◆ Your task: Count the lines below that contain the string "instances" with matching case, and give only that number.

[Dataset items]
==========

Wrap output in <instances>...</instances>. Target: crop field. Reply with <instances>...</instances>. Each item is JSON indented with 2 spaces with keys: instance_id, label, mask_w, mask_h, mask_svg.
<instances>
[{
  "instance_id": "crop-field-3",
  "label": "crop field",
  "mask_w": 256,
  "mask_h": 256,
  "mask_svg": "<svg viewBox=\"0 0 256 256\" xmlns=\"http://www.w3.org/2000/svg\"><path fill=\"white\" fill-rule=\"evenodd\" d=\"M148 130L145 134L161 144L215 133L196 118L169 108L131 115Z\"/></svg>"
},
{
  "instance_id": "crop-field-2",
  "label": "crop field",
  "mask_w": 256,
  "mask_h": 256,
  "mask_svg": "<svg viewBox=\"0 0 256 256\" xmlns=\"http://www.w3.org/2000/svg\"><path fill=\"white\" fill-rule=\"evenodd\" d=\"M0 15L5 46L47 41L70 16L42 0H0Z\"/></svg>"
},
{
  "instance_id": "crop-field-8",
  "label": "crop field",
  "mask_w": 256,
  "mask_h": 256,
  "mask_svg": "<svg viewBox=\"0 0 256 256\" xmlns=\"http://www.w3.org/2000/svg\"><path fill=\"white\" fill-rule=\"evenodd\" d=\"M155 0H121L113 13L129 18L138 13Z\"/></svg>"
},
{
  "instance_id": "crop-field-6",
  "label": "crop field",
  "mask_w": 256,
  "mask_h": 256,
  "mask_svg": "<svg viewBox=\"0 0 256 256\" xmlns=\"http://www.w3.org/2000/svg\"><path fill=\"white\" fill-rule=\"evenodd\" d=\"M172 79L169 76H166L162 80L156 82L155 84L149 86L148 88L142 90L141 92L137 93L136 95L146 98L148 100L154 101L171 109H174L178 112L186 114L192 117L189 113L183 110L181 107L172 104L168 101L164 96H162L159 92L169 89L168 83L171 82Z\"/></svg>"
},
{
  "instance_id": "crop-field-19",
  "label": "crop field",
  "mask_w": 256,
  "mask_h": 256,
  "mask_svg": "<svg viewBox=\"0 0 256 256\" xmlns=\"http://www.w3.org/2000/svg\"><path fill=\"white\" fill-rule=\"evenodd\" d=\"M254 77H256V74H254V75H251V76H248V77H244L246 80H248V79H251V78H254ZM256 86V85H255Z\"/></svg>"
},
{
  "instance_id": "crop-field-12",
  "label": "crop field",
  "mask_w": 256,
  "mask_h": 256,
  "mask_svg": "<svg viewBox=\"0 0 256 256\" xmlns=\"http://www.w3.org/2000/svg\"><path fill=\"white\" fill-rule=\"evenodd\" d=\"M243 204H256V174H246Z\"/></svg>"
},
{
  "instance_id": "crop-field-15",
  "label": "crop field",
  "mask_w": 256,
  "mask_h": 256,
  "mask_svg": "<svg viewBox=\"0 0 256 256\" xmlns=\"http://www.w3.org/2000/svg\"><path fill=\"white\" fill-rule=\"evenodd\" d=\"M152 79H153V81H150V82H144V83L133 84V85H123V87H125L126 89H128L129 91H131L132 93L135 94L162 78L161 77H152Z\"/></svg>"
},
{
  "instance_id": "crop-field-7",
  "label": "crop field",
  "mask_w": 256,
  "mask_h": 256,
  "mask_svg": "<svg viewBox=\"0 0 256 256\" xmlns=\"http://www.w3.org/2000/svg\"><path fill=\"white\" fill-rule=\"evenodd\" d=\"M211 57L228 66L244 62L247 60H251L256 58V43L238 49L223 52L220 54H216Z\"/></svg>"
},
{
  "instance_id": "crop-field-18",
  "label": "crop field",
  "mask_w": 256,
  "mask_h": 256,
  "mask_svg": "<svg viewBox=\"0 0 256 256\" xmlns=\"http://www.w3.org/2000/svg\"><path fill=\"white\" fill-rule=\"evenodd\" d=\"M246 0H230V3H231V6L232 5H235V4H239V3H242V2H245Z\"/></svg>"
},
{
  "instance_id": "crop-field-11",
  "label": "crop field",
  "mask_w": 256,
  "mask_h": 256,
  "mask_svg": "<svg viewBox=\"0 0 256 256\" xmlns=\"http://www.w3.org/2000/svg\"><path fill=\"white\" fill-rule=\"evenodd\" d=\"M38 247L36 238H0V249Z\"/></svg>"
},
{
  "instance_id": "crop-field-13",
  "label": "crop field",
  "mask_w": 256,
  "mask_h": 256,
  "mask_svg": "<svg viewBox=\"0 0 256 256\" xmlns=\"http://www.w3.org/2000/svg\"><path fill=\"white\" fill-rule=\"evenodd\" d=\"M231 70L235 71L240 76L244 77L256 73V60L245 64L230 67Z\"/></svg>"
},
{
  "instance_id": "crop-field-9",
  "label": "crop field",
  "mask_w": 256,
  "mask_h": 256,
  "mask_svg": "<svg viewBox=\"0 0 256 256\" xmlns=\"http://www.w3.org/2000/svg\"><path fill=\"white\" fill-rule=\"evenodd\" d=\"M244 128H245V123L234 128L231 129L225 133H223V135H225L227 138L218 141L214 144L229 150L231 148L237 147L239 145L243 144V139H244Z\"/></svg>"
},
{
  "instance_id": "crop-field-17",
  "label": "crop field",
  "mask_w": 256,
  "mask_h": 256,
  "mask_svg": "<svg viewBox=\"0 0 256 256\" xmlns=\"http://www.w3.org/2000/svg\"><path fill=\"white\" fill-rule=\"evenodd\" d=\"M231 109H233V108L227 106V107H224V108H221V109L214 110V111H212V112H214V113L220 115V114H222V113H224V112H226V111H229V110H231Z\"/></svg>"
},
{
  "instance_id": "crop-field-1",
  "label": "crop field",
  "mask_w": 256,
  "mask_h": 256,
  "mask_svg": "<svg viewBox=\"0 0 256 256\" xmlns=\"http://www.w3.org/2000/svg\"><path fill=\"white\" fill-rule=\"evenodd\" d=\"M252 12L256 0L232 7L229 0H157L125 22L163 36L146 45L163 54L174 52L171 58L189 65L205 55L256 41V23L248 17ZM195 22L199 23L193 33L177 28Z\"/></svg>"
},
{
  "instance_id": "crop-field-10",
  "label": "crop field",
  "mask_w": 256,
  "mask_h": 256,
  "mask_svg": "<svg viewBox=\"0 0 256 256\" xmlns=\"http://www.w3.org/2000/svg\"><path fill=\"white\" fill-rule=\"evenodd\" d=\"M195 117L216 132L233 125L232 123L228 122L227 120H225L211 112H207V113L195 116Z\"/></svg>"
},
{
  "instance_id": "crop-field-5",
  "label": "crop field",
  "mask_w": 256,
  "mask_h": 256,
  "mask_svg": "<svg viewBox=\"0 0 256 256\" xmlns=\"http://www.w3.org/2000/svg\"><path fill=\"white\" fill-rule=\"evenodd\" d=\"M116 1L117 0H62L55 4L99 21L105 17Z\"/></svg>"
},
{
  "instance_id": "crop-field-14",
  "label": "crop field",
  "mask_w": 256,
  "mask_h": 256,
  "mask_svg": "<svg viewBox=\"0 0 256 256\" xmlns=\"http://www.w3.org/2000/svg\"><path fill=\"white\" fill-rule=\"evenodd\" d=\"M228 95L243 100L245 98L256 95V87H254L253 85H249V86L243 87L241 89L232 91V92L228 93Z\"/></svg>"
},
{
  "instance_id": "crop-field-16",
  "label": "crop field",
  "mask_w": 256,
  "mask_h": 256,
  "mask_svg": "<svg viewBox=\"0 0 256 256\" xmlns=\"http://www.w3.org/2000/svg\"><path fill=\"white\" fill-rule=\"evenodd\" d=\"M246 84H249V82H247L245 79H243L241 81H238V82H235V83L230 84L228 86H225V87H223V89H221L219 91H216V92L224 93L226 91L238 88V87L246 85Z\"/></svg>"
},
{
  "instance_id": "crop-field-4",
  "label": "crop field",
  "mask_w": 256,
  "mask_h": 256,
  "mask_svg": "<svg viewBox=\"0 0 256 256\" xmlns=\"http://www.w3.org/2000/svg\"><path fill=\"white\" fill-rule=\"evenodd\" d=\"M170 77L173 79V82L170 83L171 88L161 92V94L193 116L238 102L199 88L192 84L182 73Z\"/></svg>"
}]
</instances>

==========

◆ Completed exercise: 3